Monday, July 2, 2007

EAI: Design Pattern (I)

This is to share one of the high level implementation design patterns of Enterprise Application Integration irrespective of technologies and tools.

Implementation design of Enterprise Application Integration largely depends on present systems, the reusability of the existing applications and tools being used (if any). Following is the design, which I find, in principal suits most of the application integration:




Here the arrows indicate the data flow through synchronous and asynchronous calls. The circles at one end of the arrows signify which module can initiate the data flows or service calls.

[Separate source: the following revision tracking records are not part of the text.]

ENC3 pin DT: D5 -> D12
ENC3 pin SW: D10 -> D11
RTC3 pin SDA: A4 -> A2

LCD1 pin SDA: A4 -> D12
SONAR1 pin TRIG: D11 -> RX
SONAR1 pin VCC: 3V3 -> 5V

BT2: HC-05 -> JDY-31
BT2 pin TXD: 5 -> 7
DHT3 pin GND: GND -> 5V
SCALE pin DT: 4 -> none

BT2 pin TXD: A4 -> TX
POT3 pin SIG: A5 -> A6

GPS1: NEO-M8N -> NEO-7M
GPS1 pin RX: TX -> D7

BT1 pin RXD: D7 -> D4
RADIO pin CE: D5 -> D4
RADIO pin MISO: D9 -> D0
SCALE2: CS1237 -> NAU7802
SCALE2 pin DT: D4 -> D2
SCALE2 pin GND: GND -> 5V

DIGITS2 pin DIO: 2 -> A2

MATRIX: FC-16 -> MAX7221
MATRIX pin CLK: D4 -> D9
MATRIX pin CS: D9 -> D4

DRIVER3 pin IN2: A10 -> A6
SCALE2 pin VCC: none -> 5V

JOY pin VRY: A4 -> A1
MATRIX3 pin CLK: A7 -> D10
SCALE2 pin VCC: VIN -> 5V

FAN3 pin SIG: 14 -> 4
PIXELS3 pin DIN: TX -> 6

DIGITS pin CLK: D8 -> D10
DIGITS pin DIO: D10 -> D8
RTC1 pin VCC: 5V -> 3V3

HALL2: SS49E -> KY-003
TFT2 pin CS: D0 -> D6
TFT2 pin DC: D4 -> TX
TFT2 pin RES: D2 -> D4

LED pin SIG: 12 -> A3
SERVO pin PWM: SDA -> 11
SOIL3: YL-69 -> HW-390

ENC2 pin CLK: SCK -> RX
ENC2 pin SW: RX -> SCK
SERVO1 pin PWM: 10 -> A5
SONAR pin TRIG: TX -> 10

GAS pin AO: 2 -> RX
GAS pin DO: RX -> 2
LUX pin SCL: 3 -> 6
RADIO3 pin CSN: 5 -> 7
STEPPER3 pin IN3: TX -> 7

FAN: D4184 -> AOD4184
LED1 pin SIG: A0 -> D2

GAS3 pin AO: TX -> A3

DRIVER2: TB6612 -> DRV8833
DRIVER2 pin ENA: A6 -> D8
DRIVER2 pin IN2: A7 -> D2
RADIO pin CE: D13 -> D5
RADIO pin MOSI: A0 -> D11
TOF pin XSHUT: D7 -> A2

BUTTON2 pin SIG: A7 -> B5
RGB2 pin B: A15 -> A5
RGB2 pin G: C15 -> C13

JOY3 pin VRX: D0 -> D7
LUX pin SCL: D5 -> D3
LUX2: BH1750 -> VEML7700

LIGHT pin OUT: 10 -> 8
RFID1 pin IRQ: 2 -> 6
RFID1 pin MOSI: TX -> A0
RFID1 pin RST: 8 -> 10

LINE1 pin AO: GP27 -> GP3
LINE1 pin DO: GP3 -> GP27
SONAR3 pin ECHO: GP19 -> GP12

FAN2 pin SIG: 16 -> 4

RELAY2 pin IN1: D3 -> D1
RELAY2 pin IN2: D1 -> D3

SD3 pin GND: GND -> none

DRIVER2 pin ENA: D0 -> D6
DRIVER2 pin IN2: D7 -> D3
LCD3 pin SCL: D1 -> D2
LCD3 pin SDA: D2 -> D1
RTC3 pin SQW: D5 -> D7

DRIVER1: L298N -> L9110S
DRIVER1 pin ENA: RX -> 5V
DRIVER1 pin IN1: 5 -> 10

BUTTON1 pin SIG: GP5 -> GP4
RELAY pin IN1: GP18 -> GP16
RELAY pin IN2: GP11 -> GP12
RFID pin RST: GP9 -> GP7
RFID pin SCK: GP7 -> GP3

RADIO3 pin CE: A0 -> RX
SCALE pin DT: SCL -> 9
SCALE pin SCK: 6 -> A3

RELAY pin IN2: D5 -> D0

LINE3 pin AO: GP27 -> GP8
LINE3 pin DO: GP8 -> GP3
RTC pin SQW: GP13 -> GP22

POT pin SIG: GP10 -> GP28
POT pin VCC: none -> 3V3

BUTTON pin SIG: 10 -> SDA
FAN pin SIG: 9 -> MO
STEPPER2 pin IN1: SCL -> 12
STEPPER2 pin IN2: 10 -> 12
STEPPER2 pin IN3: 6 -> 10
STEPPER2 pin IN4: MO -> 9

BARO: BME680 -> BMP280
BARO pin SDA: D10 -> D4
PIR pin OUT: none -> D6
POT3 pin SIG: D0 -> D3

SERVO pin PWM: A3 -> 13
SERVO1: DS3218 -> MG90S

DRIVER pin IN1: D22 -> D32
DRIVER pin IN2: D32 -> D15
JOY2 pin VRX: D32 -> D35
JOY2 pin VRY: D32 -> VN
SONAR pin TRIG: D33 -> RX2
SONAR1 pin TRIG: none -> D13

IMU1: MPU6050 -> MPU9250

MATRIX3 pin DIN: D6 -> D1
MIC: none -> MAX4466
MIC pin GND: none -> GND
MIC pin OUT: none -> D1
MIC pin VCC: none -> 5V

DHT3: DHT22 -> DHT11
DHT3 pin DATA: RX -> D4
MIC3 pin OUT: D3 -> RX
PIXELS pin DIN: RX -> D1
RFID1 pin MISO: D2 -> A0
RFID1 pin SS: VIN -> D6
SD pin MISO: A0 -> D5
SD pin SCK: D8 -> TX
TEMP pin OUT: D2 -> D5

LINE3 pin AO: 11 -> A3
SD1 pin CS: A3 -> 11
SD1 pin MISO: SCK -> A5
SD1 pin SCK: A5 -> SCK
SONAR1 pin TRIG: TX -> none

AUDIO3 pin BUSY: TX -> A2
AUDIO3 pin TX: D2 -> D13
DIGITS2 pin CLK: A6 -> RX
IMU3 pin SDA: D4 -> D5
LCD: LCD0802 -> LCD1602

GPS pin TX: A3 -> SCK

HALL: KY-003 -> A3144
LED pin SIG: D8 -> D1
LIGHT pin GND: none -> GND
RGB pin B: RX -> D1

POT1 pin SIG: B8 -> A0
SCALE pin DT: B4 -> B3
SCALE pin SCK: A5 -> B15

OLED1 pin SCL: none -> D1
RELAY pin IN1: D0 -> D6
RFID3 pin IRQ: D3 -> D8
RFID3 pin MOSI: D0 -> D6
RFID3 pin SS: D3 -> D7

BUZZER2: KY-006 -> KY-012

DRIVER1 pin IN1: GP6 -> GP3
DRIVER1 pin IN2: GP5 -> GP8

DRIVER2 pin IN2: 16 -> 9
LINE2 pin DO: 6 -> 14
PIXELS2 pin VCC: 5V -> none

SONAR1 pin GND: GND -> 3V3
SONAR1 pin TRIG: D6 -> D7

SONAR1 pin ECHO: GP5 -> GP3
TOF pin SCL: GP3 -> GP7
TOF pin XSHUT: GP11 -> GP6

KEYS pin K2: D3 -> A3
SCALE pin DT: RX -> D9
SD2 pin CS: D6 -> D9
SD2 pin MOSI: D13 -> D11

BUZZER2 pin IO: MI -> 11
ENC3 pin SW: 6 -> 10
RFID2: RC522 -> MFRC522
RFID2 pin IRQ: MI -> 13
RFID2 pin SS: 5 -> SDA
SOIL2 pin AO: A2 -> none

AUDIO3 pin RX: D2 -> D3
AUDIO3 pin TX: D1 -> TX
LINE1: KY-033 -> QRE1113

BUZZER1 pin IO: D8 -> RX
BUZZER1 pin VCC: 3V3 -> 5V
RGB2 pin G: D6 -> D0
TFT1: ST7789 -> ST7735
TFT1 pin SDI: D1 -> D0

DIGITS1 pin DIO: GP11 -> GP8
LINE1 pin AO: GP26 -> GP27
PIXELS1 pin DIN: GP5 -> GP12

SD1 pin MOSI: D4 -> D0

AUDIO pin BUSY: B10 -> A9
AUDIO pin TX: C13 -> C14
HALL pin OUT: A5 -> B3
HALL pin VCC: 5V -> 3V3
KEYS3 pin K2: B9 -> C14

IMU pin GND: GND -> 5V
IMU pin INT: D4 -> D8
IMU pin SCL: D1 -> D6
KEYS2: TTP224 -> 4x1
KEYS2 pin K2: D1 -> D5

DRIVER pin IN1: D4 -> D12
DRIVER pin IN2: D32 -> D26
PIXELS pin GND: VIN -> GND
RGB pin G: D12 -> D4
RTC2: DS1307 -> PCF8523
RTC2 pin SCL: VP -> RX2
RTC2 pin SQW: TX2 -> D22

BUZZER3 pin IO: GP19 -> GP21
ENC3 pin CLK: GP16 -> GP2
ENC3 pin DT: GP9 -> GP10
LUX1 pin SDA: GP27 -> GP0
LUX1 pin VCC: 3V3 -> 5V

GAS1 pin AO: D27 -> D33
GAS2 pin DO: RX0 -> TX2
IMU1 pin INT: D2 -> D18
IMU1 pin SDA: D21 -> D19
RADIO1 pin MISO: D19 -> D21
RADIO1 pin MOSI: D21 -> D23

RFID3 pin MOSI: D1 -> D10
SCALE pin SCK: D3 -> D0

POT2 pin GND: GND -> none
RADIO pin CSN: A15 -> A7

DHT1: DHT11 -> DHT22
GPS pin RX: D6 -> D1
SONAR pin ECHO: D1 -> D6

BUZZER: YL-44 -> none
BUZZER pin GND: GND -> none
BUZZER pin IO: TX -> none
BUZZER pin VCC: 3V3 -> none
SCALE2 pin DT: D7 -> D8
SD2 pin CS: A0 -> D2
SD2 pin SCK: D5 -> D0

To discuss the above design in details we’ll go through an example. Let us consider the business scenario of a telecom company. To make it simple let’s assume that the company has two Applications which need to be integrated to implement the business processes:

  • Application 1: Manages the asset details
  • Application 2: Manages the provisioning and scheduling details

Following describes the different modules mentioned in the design (in details) :

Processes:


Every business scenario should be divided into processes which control the flow of business object from start to end. In our example of the telecom company, the processes could be – installing a new telephone service, installing a video service, disconnecting a service etc. All business rules and business exception handling should be implemented here. At different stages of the flow, process will interact with system blades or application services.

Processes allow us to have central controller which is easy to maintain and troubleshoot.

System Blades:

System Blades is the interface for any application. It routes requests/responses through adapters/connectors for the particular application (in the above picture rectangles inside system blades indicate connectors/adapters). All requests from the processes and responses from the application should go through this component. System blades will convert business objects to system objects. This is the place holder where system exceptions (example: connection exception with the application) should be handled. The particular design helps to manage resources (connection etc) at one place and improve scalability by clustering the blades (or managing the threads of the blade).

Considering our example, the system blade for application 1, which manages assets, should be able to handle all query/update/delete requests related to the application.


Application Services:

These are utility services – different processes will interact with these application services in different business state. This helps to have a service oriented reusable architecture.

Taking into account the use case of telecom processes, the examples of application services could be provisioning service, custom database, logging service etc.